Im currently working in big data team in a company, i need to export data from dynamo db to amazon s3, when exporting data and use spark to make queries on extracted semi-structred JSON, it takes 40 mins to make ad hoc queries with a full table scan. I read about apache drill and its ability to make seconds queries on unstructred data, should i proceed with apache drill or making a flattening for the json and store it as a hive ORC table (10 thousand columns)? in other word i need to make queries without the need to make a full table scan.


Solution

  • Well,

    If you are planning to work with Apache Drill, that is a good choice to not change the format of your data. Using Apache Drill it will do a table scan of your data, it will do a BIG IO in the S3 data if you are using JSON. For Sure it will be faster than Spark to do that.

    But according to Drill documentation they suggest to use Parquet for faster SQL queries.

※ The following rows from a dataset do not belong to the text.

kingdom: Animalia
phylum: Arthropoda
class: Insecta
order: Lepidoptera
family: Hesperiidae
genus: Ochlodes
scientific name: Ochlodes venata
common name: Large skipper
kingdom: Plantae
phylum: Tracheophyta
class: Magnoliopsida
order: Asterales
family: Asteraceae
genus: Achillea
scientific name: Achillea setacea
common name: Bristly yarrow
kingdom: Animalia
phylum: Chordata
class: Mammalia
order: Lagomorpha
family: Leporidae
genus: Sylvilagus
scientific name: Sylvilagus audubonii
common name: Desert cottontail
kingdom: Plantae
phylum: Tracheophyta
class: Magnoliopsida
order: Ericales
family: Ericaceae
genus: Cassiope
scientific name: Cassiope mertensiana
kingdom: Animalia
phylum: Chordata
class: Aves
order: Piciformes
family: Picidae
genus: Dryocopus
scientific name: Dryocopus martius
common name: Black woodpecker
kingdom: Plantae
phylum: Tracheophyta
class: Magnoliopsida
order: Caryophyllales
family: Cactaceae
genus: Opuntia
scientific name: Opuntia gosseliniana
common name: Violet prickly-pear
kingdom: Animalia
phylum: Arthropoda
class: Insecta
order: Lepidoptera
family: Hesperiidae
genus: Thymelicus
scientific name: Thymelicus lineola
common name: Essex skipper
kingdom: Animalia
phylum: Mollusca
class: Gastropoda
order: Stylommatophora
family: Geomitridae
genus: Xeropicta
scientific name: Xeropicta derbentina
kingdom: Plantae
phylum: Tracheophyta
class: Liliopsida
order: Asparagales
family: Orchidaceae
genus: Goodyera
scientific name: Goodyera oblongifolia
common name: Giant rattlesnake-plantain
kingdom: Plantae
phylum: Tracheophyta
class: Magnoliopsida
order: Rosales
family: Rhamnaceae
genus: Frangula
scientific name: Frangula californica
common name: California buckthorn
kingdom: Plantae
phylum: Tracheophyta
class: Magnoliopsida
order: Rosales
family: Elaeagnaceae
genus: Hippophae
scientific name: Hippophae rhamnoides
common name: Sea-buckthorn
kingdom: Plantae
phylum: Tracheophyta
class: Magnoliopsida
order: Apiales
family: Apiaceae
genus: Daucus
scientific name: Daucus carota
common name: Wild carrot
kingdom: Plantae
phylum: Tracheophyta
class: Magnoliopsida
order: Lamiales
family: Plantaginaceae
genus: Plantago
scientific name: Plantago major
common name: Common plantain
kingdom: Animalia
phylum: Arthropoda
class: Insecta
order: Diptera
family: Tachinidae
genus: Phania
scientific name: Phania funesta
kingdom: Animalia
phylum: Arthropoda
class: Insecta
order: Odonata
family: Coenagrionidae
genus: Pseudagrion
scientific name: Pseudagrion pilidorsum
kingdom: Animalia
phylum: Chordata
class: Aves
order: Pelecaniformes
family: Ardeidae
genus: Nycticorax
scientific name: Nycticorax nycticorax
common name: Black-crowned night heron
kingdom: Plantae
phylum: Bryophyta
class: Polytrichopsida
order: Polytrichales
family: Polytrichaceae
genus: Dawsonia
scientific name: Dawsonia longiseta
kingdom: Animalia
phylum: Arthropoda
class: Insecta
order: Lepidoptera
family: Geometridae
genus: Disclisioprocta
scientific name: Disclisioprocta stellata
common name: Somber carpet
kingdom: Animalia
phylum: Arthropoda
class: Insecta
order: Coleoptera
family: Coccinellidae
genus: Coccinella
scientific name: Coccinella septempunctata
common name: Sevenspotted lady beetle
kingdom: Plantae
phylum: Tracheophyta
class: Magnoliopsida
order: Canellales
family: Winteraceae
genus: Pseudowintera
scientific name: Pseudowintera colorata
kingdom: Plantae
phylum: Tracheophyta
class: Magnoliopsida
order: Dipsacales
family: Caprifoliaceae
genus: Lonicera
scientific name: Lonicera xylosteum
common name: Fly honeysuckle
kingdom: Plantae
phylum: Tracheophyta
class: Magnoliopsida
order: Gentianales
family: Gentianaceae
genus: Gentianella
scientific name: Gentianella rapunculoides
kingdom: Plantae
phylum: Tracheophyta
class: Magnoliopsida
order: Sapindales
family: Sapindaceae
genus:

This will reduce the IO due to columnar interface. 10 thousand columns will not be a great problem, Drill will flat the data too.

    I really suggest you to flat your data to Orc, that will allow you to compress your data, and with that format you can query your data really fast with Presto or AWS Athena. The advantage to use Orc, or Parquet, both columnar data files. It will reduce the IO time of reading regarding the Metastore information. You will set the schema and it will be done.

    The great issue to do that is the overhead of building the schema... That will be a Huge Overhead for you.

    So, make your choice. Apache Drill will allow you to infer the schema in your Json format reducing the overhead of building the schema format and etc. And probably will be faster than Spark for query. But will not be faster than convert the files to Orc or Parquet format. Will not be that compact so you will have more data to store and more data to read that means more money to spend in AWS. Usin Orc or Parquet will be faster, compact and cheaper. But will take a lot of time to build the schema.